## Your task
The records follow. Give them all back exactly.

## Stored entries
══════════════════════════════

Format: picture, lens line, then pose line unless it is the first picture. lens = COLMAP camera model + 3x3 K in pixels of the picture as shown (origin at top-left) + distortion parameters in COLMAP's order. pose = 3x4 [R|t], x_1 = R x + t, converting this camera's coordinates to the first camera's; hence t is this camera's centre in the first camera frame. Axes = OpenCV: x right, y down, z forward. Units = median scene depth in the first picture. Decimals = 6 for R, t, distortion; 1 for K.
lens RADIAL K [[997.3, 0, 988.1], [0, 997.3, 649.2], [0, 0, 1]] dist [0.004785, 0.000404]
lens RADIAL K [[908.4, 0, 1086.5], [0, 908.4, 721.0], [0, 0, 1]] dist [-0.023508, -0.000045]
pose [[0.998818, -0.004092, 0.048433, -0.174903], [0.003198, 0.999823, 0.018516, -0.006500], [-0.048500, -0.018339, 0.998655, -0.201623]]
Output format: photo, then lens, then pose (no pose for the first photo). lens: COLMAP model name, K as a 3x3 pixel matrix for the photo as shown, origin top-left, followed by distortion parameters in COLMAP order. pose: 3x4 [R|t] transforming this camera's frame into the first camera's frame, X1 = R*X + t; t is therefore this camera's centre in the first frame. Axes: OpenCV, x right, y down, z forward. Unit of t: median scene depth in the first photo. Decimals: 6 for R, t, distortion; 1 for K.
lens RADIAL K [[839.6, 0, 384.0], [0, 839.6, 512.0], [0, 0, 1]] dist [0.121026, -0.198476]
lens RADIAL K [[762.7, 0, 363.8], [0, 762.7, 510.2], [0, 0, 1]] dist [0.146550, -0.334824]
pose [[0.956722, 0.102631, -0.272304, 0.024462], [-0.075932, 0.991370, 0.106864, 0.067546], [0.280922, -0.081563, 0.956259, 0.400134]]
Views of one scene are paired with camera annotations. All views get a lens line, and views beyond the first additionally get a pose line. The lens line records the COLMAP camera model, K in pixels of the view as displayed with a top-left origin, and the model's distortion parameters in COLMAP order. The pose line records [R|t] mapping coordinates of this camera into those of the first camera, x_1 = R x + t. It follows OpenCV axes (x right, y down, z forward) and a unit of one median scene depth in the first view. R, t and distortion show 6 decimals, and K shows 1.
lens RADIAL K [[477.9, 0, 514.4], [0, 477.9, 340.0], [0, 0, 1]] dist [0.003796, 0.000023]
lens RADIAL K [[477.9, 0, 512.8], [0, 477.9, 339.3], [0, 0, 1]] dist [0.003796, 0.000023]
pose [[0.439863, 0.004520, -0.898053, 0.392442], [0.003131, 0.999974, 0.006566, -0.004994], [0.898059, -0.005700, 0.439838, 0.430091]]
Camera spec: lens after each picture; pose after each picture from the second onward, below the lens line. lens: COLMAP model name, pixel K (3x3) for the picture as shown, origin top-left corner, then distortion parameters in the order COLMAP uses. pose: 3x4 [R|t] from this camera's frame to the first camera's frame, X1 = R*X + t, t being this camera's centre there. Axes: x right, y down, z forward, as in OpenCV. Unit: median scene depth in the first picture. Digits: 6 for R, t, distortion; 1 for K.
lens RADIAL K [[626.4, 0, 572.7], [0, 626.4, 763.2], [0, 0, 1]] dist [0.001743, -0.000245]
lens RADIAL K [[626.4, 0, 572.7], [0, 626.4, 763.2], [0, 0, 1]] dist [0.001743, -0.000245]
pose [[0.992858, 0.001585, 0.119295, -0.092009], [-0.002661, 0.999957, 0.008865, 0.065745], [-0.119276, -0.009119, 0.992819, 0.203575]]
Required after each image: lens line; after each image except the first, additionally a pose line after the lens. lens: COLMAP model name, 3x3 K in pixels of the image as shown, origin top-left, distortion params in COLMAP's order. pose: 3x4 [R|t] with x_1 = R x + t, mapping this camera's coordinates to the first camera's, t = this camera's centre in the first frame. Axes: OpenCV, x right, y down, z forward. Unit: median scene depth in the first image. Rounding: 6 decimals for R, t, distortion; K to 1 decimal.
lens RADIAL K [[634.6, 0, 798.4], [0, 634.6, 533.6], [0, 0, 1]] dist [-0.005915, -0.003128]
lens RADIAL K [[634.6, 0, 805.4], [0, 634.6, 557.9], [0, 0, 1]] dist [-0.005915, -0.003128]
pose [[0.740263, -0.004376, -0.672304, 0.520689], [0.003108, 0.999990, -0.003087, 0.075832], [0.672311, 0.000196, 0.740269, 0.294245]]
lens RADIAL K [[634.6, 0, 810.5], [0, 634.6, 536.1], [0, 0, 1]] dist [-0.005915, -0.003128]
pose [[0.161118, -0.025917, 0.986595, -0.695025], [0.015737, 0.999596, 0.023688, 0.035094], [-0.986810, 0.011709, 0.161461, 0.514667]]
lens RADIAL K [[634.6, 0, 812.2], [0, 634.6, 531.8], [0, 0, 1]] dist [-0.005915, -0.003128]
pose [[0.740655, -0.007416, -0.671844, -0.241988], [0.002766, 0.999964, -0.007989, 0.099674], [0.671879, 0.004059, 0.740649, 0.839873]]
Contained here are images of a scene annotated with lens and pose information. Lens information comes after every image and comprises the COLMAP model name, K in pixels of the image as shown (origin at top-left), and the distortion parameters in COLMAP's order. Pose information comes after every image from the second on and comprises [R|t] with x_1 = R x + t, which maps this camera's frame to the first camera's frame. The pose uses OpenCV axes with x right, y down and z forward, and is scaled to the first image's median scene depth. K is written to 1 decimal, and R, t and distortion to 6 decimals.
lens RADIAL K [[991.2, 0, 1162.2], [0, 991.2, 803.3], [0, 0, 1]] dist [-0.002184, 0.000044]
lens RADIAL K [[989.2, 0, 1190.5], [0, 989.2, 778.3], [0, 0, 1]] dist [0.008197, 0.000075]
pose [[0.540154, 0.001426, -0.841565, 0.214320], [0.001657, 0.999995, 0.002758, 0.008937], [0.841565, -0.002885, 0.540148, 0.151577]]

══════════════════════════════

## Result
Format: picture, lens line, then pose line unless it is the first picture. lens = COLMAP camera model + 3x3 K in pixels of the picture as shown (origin at top-left) + distortion parameters in COLMAP's order. pose = 3x4 [R|t], x_1 = R x + t, converting this camera's coordinates to the first camera's; hence t is this camera's centre in the first camera frame. Axes = OpenCV: x right, y down, z forward. Units = median scene depth in the first picture. Decimals = 6 for R, t, distortion; 1 for K.
lens RADIAL K [[997.3, 0, 988.1], [0, 997.3, 649.2], [0, 0, 1]] dist [0.004785, 0.000404]
lens RADIAL K [[908.4, 0, 1086.5], [0, 908.4, 721.0], [0, 0, 1]] dist [-0.023508, -0.000045]
pose [[0.998818, -0.004092, 0.048433, -0.174903], [0.003198, 0.999823, 0.018516, -0.006500], [-0.048500, -0.018339, 0.998655, -0.201623]]
Output format: photo, then lens, then pose (no pose for the first photo). lens: COLMAP model name, K as a 3x3 pixel matrix for the photo as shown, origin top-left, followed by distortion parameters in COLMAP order. pose: 3x4 [R|t] transforming this camera's frame into the first camera's frame, X1 = R*X + t; t is therefore this camera's centre in the first frame. Axes: OpenCV, x right, y down, z forward. Unit of t: median scene depth in the first photo. Decimals: 6 for R, t, distortion; 1 for K.
lens RADIAL K [[839.6, 0, 384.0], [0, 839.6, 512.0], [0, 0, 1]] dist [0.121026, -0.198476]
lens RADIAL K [[762.7, 0, 363.8], [0, 762.7, 510.2], [0, 0, 1]] dist [0.146550, -0.334824]
pose [[0.956722, 0.102631, -0.272304, 0.024462], [-0.075932, 0.991370, 0.106864, 0.067546], [0.280922, -0.081563, 0.956259, 0.400134]]
Views of one scene are paired with camera annotations. All views get a lens line, and views beyond the first additionally get a pose line. The lens line records the COLMAP camera model, K in pixels of the view as displayed with a top-left origin, and the model's distortion parameters in COLMAP order. The pose line records [R|t] mapping coordinates of this camera into those of the first camera, x_1 = R x + t. It follows OpenCV axes (x right, y down, z forward) and a unit of one median scene depth in the first view. R, t and distortion show 6 decimals, and K shows 1.
lens RADIAL K [[477.9, 0, 514.4], [0, 477.9, 340.0], [0, 0, 1]] dist [0.003796, 0.000023]
lens RADIAL K [[477.9, 0, 512.8], [0, 477.9, 339.3], [0, 0, 1]] dist [0.003796, 0.000023]
pose [[0.439863, 0.004520, -0.898053, 0.392442], [0.003131, 0.999974, 0.006566, -0.004994], [0.898059, -0.005700, 0.439838, 0.430091]]
Camera spec: lens after each picture; pose after each picture from the second onward, below the lens line. lens: COLMAP model name, pixel K (3x3) for the picture as shown, origin top-left corner, then distortion parameters in the order COLMAP uses. pose: 3x4 [R|t] from this camera's frame to the first camera's frame, X1 = R*X + t, t being this camera's centre there. Axes: x right, y down, z forward, as in OpenCV. Unit: median scene depth in the first picture. Digits: 6 for R, t, distortion; 1 for K.
lens RADIAL K [[626.4, 0, 572.7], [0, 626.4, 763.2], [0, 0, 1]] dist [0.001743, -0.000245]
lens RADIAL K [[626.4, 0, 572.7], [0, 626.4, 763.2], [0, 0, 1]] dist [0.001743, -0.000245]
pose [[0.992858, 0.001585, 0.119295, -0.092009], [-0.002661, 0.999957, 0.008865, 0.065745], [-0.119276, -0.009119, 0.992819, 0.203575]]
Required after each image: lens line; after each image except the first, additionally a pose line after the lens. lens: COLMAP model name, 3x3 K in pixels of the image as shown, origin top-left, distortion params in COLMAP's order. pose: 3x4 [R|t] with x_1 = R x + t, mapping this camera's coordinates to the first camera's, t = this camera's centre in the first frame. Axes: OpenCV, x right, y down, z forward. Unit: median scene depth in the first image. Rounding: 6 decimals for R, t, distortion; K to 1 decimal.
lens RADIAL K [[634.6, 0, 798.4], [0, 634.6, 533.6], [0, 0, 1]] dist [-0.005915, -0.003128]
lens RADIAL K [[634.6, 0, 805.4], [0, 634.6, 557.9], [0, 0, 1]] dist [-0.005915, -0.003128]
pose [[0.740263, -0.004376, -0.672304, 0.520689], [0.003108, 0.999990, -0.003087, 0.075832], [0.672311, 0.000196, 0.740269, 0.294245]]
lens RADIAL K [[634.6, 0, 810.5], [0, 634.6, 536.1], [0, 0, 1]] dist [-0.005915, -0.003128]
pose [[0.161118, -0.025917, 0.986595, -0.695025], [0.015737, 0.999596, 0.023688, 0.035094], [-0.986810, 0.011709, 0.161461, 0.514667]]
lens RADIAL K [[634.6, 0, 812.2], [0, 634.6, 531.8], [0, 0, 1]] dist [-0.005915, -0.003128]
pose [[0.740655, -0.007416, -0.671844, -0.241988], [0.002766, 0.999964, -0.007989, 0.099674], [0.671879, 0.004059, 0.740649, 0.839873]]
Contained here are images of a scene annotated with lens and pose information. Lens information comes after every image and comprises the COLMAP model name, K in pixels of the image as shown (origin at top-left), and the distortion parameters in COLMAP's order. Pose information comes after every image from the second on and comprises [R|t] with x_1 = R x + t, which maps this camera's frame to the first camera's frame. The pose uses OpenCV axes with x right, y down and z forward, and is scaled to the first image's median scene depth. K is written to 1 decimal, and R, t and distortion to 6 decimals.
lens RADIAL K [[991.2, 0, 1162.2], [0, 991.2, 803.3], [0, 0, 1]] dist [-0.002184, 0.000044]
lens RADIAL K [[989.2, 0, 1190.5], [0, 989.2, 778.3], [0, 0, 1]] dist [0.008197, 0.000075]
pose [[0.540154, 0.001426, -0.841565, 0.214320], [0.001657, 0.999995, 0.002758, 0.008937], [0.841565, -0.002885, 0.540148, 0.151577]]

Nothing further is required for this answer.